Here are five tech innovations I’d love to see next. Fully Integrated Sales and Social
At the moment, social media and sales work together like friends in adjacent cubicles. They can communicate, but they’re still separated by a wall.
It’s not a bad arrangement. Marketers can advertise on popular platforms like Facebook and Snapchat. Social media ad spend grows by billions each year .
It’s a method that works, but the current system requires users to click through to a landing page or ecommerce portal before they can buy or download. The path might be social platform > landing page > product page > shopping cart > confirmation.
That’s a lot of time to lose their interest, have them change their mind, or get frustrated with connections and Wi-Fi.
But imagine the ad or post allowed for instant purchase or download. Like Amazon’s 1-Click Checkout, a fully integrated partnership between social media and marketers would see those 2-5 required clicks disappear. Users could have a product or lead magnet with a single touch. No one has time for multiple clicks!
Over half of people following brands on social media do so to to view their products, while 31 percent use the platforms to browse for things to buy. Let’s make it easy for them.
And marketers would automatically receive data on who, where, when, how, and what.
Come on, Zuckerberg. Get them into the same cubicle.
Improved Beacon Technology
You walk into Starbucks and immediately receive a note promoting their new pumpkin spice macchiato. It’s like magic. That’s beacon tech doing its thing.
Bluetooth low energy (BLE) beacons are tiny transmitters that push messages and information out to nearby devices. Opportunities to use them include discounts, flash sales, greetings, and related content. Because of the timeliness and relevancy, these notifications have a 53 percent open rate , according to Beintoo.

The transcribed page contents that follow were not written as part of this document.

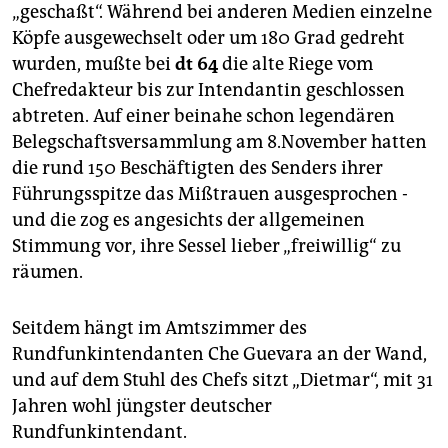
„geschaßt“. Während bei anderen Medien einzelne
Köpfe ausgewechselt oder um 180 Grad gedreht
wurden, mußte bei
dt 64
die alte Riege vom
Chefredakteur bis zur Intendantin geschlossen
abtreten. Auf einer beinahe schon legendären
Belegschaftsversammlung am 8.November hatten
die rund 150 Beschäftigten des Senders ihrer
Führungsspitze das Mißtrauen ausgesprochen -
und die zog es angesichts der allgemeinen
Stimmung vor, ihre Sessel lieber „freiwillig“ zu
räumen.
Seitdem hängt im Amtszimmer des
Rundfunkintendanten Che Guevara an der Wand,
und auf dem Stuhl des Chefs sitzt „Dietmar“, mit 31
Jahren wohl jüngster deutscher
Rundfunkintendant.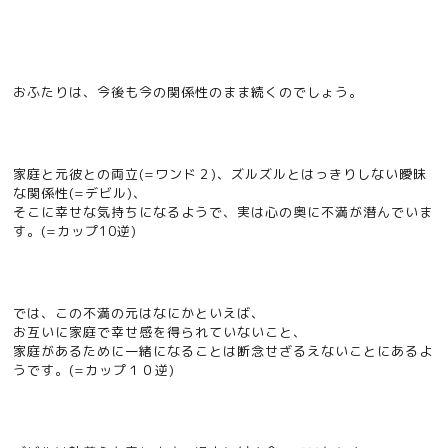
おふたりは、今後も今の関係性のまま続くのでしょう。
家庭と元彼との両立(=ワンド２)、ズルズルとはっきりしない曖昧
な関係性(=デビル)、
そこに幸せな気持ちになるようで、実は心の奥に不満が潜んでいま
す。(=カップ10逆)
では、この不満の元はなにかといえば、
お互いに家庭で幸せ感を得られていないこと、
家庭があるために一緒になることは断念せざるえないことにあるよ
うです。(=カップ１０逆)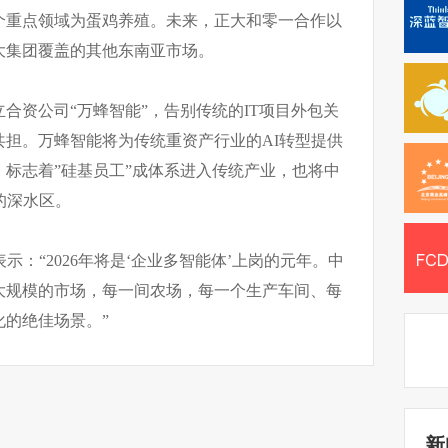
个重点领域为蛋鸡养殖。未来，正大和零一合作以
大集团覆盖的其他东南亚市场。
合资公司“万蜂智能”，告别传统的IT项目外包关
担。万蜂智能将为传统重资产行业的AI转型提供
标志着”硅基员工”成体系进入传统产业，也将中
的深水区。
示：“2026年将是‘企业多智能体’上岗的元年。中
大规模的市场，每一间农场，每一个生产车间、每
的绝佳场景。”
新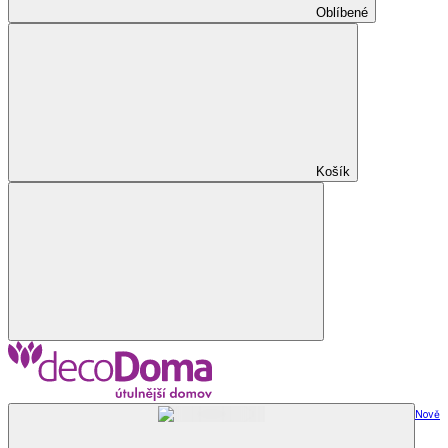
Oblíbené
Košík
Nově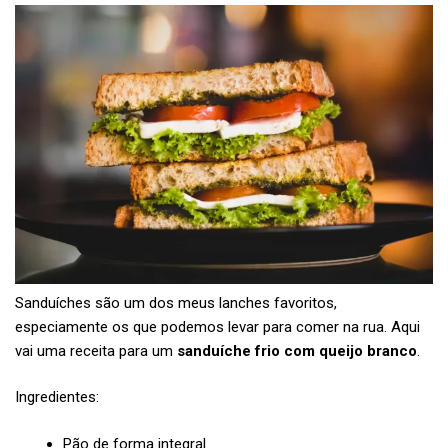
Sanduíches são um dos meus lanches favoritos,
especiamente os que podemos levar para comer na rua. Aqui
vai uma receita para um
sanduíche frio com queijo branco
.
Ingredientes:
Pão de forma integral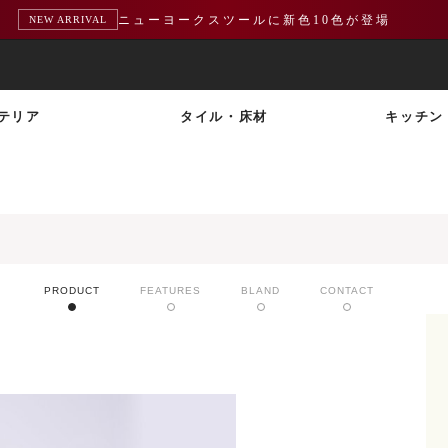
ニューヨークスツールに新色10色が登場
NEW ARRIVAL
テリア
タイル・床材
キッチン
PRODUCT
FEATURES
BLAND
CONTACT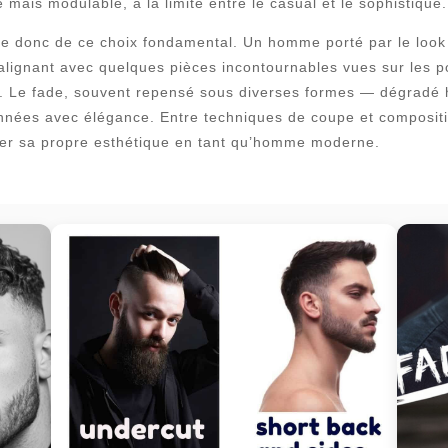
 mais modulable, à la limite entre le casual et le sophistiqué.
e donc de ce choix fondamental. Un homme porté par le look 
s’alignant avec quelques pièces incontournables vues sur les
. Le fade, souvent repensé sous diverses formes — dégradé h
années avec élégance. Entre techniques de coupe et compositio
orer sa propre esthétique en tant qu’homme moderne.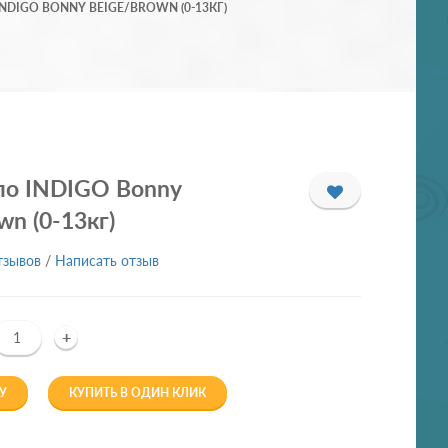
NDIGO BONNY BEIGE/BROWN (0-13КГ)
ло INDIGO Bonny
wn (0-13кг)
тзывов
/
Написать отзыв
+
У
КУПИТЬ В ОДИН КЛИК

It’s a method that’s gaining traction. Rite Aid recently announced a beacon rollout to its 4,500 US stores .
The issue with the current tech is trifold:
The beacons require a special app to listen for it.
Communication is one-way: information is pushed out, but beacons can’t receive data.
Accuracy is not always that great.
But imagine that these tiny transmitters could talk with, instead of at, people — that messages could freely pass back and forth, and that the beacons used intelligent chatbots to make suggestions, provide coupons for mentioned or nearby products, and answer questions.
Improved accuracy would allow notices based on exactly where: by the jeans display, in the children’s section, or in front of the sale rack. Imagine the upsell and pairing possibilities.
Marketers could collect detailed data from visitors to track movement and time spent in certain areas for future, personalized ads, and content.
Beacons that are smart, two-way, accurate to within a foot, and able to communicate with the phone instead of an app would be game changers in proximity-based marketing.